Ein weiteres großes Potential geht von der Nachverfolgbarkeit von Transaktionen aus. Die bereits erwähnte DLT-Technologie könnte bei einer breiten Anwendung erhebliche Effizienzsteigerungen mit sich bringen. Deren Anwendung in anderen Kontexten, beispielsweise bei der Nachverfolgung von Zahlungen, könnte in vielen Bereichen, bei denen Informationsasymmetrien zwischen Zahlungsgeber und -empfänger vorherrschen, als Trendbeschleuniger wirken, beispielsweise im Kontext von ESG-Bonds. Bei diesem Argument geht es darum, dass Zahlungen /Transaktionen mit einem bestimmten Zweck transparent verbunden werden können, der glaubhaft nachgewiesen und nachverfolgt werden kann. Dadurch könnte beispielsweise dem Thema "Greenwashing" noch stärker entgegen gewirkt werden, wenn der Verwendungszweck klar nachvollziehbar wird. Nicht zu vernachlässigen sind auch die sozialen Aspekte, die von Kryptowährungen und digitalem Zentralbankgeld ausgehen. Insbesondere in Staaten, in denen der Zugang zu einem Bankkonto komplexer ist als der Erwerb eines Smartphones, bieten beide die Möglichkeit der sozialen Teilhabe von Bevölkerungsgruppen, die weitestgehend von Finanzdienstleistungen abgeschottet sind. Dies wiederum hat das Potential erheblicher gesamtwirtschaftlicher Wohlstandsgewinne insbesondere für Schwellen- und Entwicklungsländer.
Welche Entwicklungen hat es in puncto Regulierung gegeben? Wie wird es weitergehen?
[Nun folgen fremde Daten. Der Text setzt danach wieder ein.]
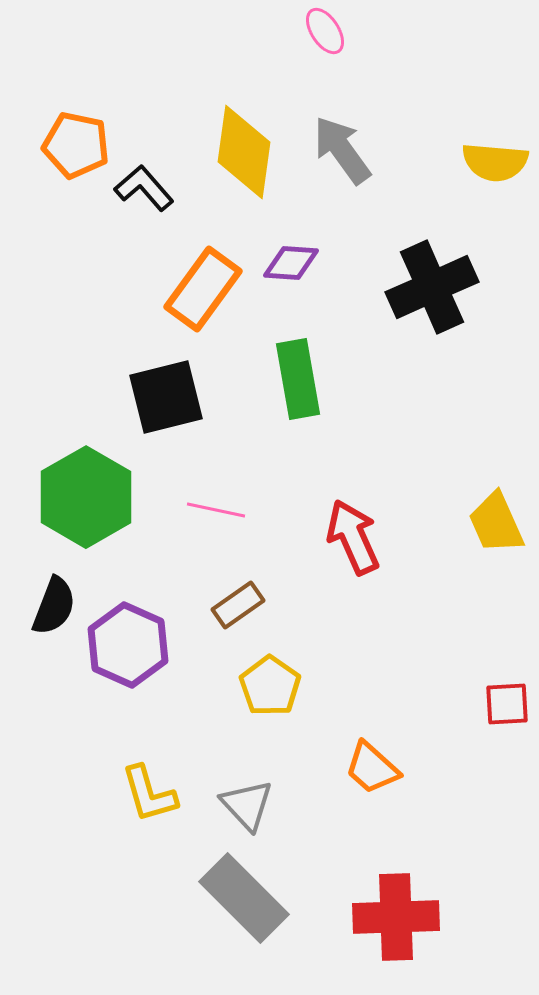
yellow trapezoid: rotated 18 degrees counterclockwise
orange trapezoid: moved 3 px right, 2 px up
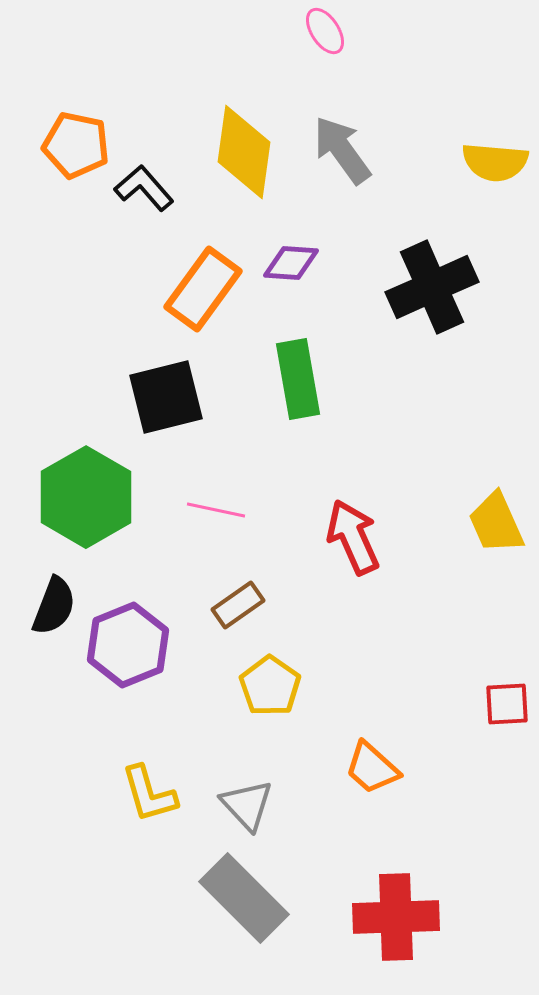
purple hexagon: rotated 14 degrees clockwise
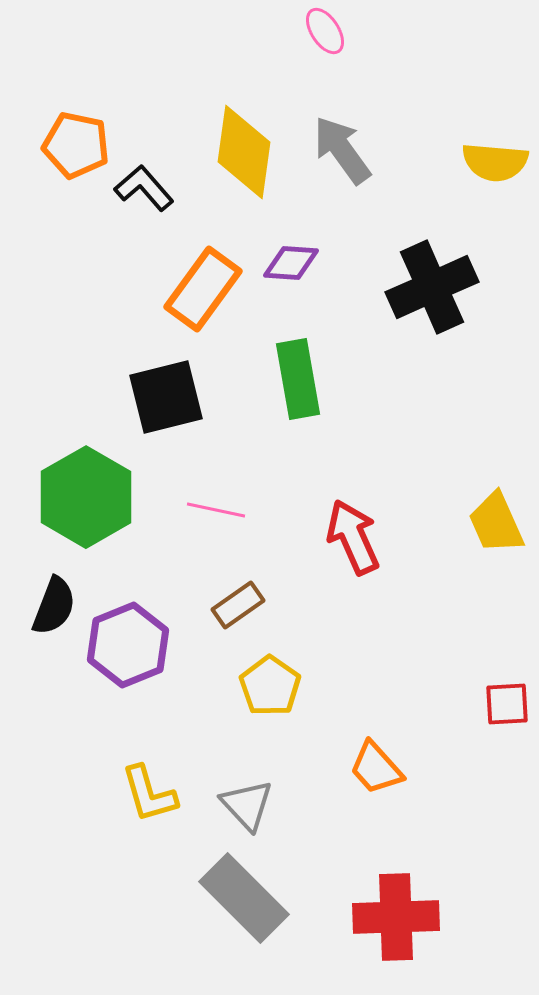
orange trapezoid: moved 4 px right; rotated 6 degrees clockwise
Nach den Preisanstiegen und der damit einhergehenden wachsenden Bedeutung von digitalen Anlageformen haben auch die Regulatoren weltweit das Thema Kryptowährungen verstärkt ins Auge gefasst. Denn mit ihrer jetzigen Bewertung stellen Kryptowährungen bereits eine wahrnehmbare Größe in der Finanzwelt dar, die allein schon aufgrund ihrer Marktkapitalisierung durchaus mit der von Edelmetallen verglichen werden kann. Die Möglichkeit eines ernstzunehmenden parallelen Währungssystems hat darüber hinaus den Bedarf eines adäquaten regulatorischen Rahmens für diese digitalen Anlageformen nochmals beschleunigt. Zu nennen wäre hier beispielsweise die "Markets In Crypto Assets"-Regulierung in Europa oder das "Framework for Digital Assets" in den USA. Andere Länder, beispielsweise Indien oder auch China, sind schon länger dabei, mit strikteren Regulierungen Teile des Kryptohandels einzuschränken oder sogar zu verbieten. Wie in unseren bisherigen Publikationen zum Thema erwähnt, erwarten wir, dass sich die Dynamik fortsetzt – die zugrundlegende Idee ist nicht mehr wegzudenken – und der Bedarf eines einheitlichen Regelrahmens an Fahrt gewinnt. So kritisch man dem Thema gegenüberstehen mag, ist es auch sehr spannend zu fragen, ob wir überhaupt ohne die Entwicklung von Kryptowährungen bereits jetzt digitale Zentralbankwährungen diskutieren würden. Die Entwicklung war wichtig für die Digitalisierung des Zahlungsverkehrs. Kryptowährungen sind gekommen, um zu bleiben.